__AIM OF THE EXERCISE__
Write out each line of the material below once more, exactly as it appears.

---------- DATASET CONTENT ----------

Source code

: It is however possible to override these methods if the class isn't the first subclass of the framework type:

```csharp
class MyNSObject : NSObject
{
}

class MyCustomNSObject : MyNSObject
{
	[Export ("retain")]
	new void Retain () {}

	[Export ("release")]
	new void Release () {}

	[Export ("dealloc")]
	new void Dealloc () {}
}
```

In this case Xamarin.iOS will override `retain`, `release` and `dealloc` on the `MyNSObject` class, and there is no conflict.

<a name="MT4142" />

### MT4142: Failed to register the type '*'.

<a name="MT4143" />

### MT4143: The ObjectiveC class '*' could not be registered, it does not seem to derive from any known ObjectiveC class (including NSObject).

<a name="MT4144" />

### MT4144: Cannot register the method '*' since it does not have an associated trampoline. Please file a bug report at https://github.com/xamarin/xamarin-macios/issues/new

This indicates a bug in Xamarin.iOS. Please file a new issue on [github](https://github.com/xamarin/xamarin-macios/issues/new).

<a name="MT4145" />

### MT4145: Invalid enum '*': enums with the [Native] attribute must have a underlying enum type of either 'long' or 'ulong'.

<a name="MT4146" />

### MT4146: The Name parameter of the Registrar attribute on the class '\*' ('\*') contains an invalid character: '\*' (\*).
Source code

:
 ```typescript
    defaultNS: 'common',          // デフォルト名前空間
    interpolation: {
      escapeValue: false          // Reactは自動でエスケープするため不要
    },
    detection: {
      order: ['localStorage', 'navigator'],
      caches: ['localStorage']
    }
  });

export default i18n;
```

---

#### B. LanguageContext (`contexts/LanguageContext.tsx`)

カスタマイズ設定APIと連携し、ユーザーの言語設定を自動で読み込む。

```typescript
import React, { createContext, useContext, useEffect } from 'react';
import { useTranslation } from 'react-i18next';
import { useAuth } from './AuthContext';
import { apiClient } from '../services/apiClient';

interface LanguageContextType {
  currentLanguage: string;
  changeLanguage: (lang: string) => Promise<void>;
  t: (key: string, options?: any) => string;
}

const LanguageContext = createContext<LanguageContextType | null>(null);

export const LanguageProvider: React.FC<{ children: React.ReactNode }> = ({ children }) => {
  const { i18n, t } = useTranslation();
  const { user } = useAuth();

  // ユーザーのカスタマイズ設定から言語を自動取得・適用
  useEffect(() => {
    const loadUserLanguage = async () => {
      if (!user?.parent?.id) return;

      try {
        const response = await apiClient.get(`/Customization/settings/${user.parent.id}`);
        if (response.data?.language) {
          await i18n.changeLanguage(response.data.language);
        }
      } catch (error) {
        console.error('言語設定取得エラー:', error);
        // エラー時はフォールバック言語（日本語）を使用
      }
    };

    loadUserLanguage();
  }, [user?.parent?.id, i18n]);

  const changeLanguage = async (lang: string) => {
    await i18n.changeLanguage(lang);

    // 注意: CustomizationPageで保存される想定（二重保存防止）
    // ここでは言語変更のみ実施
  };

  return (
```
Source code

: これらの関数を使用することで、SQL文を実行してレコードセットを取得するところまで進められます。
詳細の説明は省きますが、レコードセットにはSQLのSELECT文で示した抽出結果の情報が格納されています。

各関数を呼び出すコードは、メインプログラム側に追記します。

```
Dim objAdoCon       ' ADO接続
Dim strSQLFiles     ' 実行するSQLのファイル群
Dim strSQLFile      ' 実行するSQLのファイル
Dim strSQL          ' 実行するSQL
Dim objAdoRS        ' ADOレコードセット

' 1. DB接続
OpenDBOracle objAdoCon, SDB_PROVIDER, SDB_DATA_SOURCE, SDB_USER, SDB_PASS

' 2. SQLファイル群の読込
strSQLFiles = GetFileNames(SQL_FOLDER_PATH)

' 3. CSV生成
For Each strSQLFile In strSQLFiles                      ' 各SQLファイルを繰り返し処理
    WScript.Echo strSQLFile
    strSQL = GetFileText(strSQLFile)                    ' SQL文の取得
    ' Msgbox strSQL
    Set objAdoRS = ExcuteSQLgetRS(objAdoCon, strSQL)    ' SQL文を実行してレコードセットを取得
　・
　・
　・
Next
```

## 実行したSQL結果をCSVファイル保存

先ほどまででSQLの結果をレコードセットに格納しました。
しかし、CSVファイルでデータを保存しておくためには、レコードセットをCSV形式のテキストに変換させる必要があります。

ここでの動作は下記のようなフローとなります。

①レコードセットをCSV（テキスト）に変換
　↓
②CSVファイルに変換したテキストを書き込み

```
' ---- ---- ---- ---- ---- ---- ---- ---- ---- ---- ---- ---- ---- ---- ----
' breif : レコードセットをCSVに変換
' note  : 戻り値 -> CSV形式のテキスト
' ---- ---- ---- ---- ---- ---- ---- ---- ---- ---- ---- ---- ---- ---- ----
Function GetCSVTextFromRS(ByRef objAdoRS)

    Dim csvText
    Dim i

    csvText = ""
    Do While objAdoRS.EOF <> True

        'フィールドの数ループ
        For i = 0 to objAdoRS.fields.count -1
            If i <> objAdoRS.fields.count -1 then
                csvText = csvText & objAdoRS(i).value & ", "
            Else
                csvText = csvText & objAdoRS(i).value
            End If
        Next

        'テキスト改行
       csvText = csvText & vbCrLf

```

----------

__THE COMPLETED TASK__
Source code

: It is however possible to override these methods if the class isn't the first subclass of the framework type:

```csharp
class MyNSObject : NSObject
{
}

class MyCustomNSObject : MyNSObject
{
	[Export ("retain")]
	new void Retain () {}

	[Export ("release")]
	new void Release () {}

	[Export ("dealloc")]
	new void Dealloc () {}
}
```

In this case Xamarin.iOS will override `retain`, `release` and `dealloc` on the `MyNSObject` class, and there is no conflict.

<a name="MT4142" />

### MT4142: Failed to register the type '*'.

<a name="MT4143" />

### MT4143: The ObjectiveC class '*' could not be registered, it does not seem to derive from any known ObjectiveC class (including NSObject).

<a name="MT4144" />

### MT4144: Cannot register the method '*' since it does not have an associated trampoline. Please file a bug report at https://github.com/xamarin/xamarin-macios/issues/new

This indicates a bug in Xamarin.iOS. Please file a new issue on [github](https://github.com/xamarin/xamarin-macios/issues/new).

<a name="MT4145" />

### MT4145: Invalid enum '*': enums with the [Native] attribute must have a underlying enum type of either 'long' or 'ulong'.

<a name="MT4146" />

### MT4146: The Name parameter of the Registrar attribute on the class '\*' ('\*') contains an invalid character: '\*' (\*).
Source code

:
 ```typescript
    defaultNS: 'common',          // デフォルト名前空間
    interpolation: {
      escapeValue: false          // Reactは自動でエスケープするため不要
    },
    detection: {
      order: ['localStorage', 'navigator'],
      caches: ['localStorage']
    }
  });

export default i18n;
```

---

#### B. LanguageContext (`contexts/LanguageContext.tsx`)

カスタマイズ設定APIと連携し、ユーザーの言語設定を自動で読み込む。

```typescript
import React, { createContext, useContext, useEffect } from 'react';
import { useTranslation } from 'react-i18next';
import { useAuth } from './AuthContext';
import { apiClient } from '../services/apiClient';

interface LanguageContextType {
  currentLanguage: string;
  changeLanguage: (lang: string) => Promise<void>;
  t: (key: string, options?: any) => string;
}

const LanguageContext = createContext<LanguageContextType | null>(null);

export const LanguageProvider: React.FC<{ children: React.ReactNode }> = ({ children }) => {
  const { i18n, t } = useTranslation();
  const { user } = useAuth();

  // ユーザーのカスタマイズ設定から言語を自動取得・適用
  useEffect(() => {
    const loadUserLanguage = async () => {
      if (!user?.parent?.id) return;

      try {
        const response = await apiClient.get(`/Customization/settings/${user.parent.id}`);
        if (response.data?.language) {
          await i18n.changeLanguage(response.data.language);
        }
      } catch (error) {
        console.error('言語設定取得エラー:', error);
        // エラー時はフォールバック言語（日本語）を使用
      }
    };

    loadUserLanguage();
  }, [user?.parent?.id, i18n]);

  const changeLanguage = async (lang: string) => {
    await i18n.changeLanguage(lang);

    // 注意: CustomizationPageで保存される想定（二重保存防止）
    // ここでは言語変更のみ実施
  };

  return (
```
Source code

: これらの関数を使用することで、SQL文を実行してレコードセットを取得するところまで進められます。
詳細の説明は省きますが、レコードセットにはSQLのSELECT文で示した抽出結果の情報が格納されています。

各関数を呼び出すコードは、メインプログラム側に追記します。

```
Dim objAdoCon       ' ADO接続
Dim strSQLFiles     ' 実行するSQLのファイル群
Dim strSQLFile      ' 実行するSQLのファイル
Dim strSQL          ' 実行するSQL
Dim objAdoRS        ' ADOレコードセット

' 1. DB接続
OpenDBOracle objAdoCon, SDB_PROVIDER, SDB_DATA_SOURCE, SDB_USER, SDB_PASS

' 2. SQLファイル群の読込
strSQLFiles = GetFileNames(SQL_FOLDER_PATH)

' 3. CSV生成
For Each strSQLFile In strSQLFiles                      ' 各SQLファイルを繰り返し処理
    WScript.Echo strSQLFile
    strSQL = GetFileText(strSQLFile)                    ' SQL文の取得
    ' Msgbox strSQL
    Set objAdoRS = ExcuteSQLgetRS(objAdoCon, strSQL)    ' SQL文を実行してレコードセットを取得
　・
　・
　・
Next
```

## 実行したSQL結果をCSVファイル保存

先ほどまででSQLの結果をレコードセットに格納しました。
しかし、CSVファイルでデータを保存しておくためには、レコードセットをCSV形式のテキストに変換させる必要があります。

ここでの動作は下記のようなフローとなります。

①レコードセットをCSV（テキスト）に変換
　↓
②CSVファイルに変換したテキストを書き込み

```
' ---- ---- ---- ---- ---- ---- ---- ---- ---- ---- ---- ---- ---- ---- ----
' breif : レコードセットをCSVに変換
' note  : 戻り値 -> CSV形式のテキスト
' ---- ---- ---- ---- ---- ---- ---- ---- ---- ---- ---- ---- ---- ---- ----
Function GetCSVTextFromRS(ByRef objAdoRS)

    Dim csvText
    Dim i

    csvText = ""
    Do While objAdoRS.EOF <> True

        'フィールドの数ループ
        For i = 0 to objAdoRS.fields.count -1
            If i <> objAdoRS.fields.count -1 then
                csvText = csvText & objAdoRS(i).value & ", "
            Else
                csvText = csvText & objAdoRS(i).value
            End If
        Next

        'テキスト改行
       csvText = csvText & vbCrLf

```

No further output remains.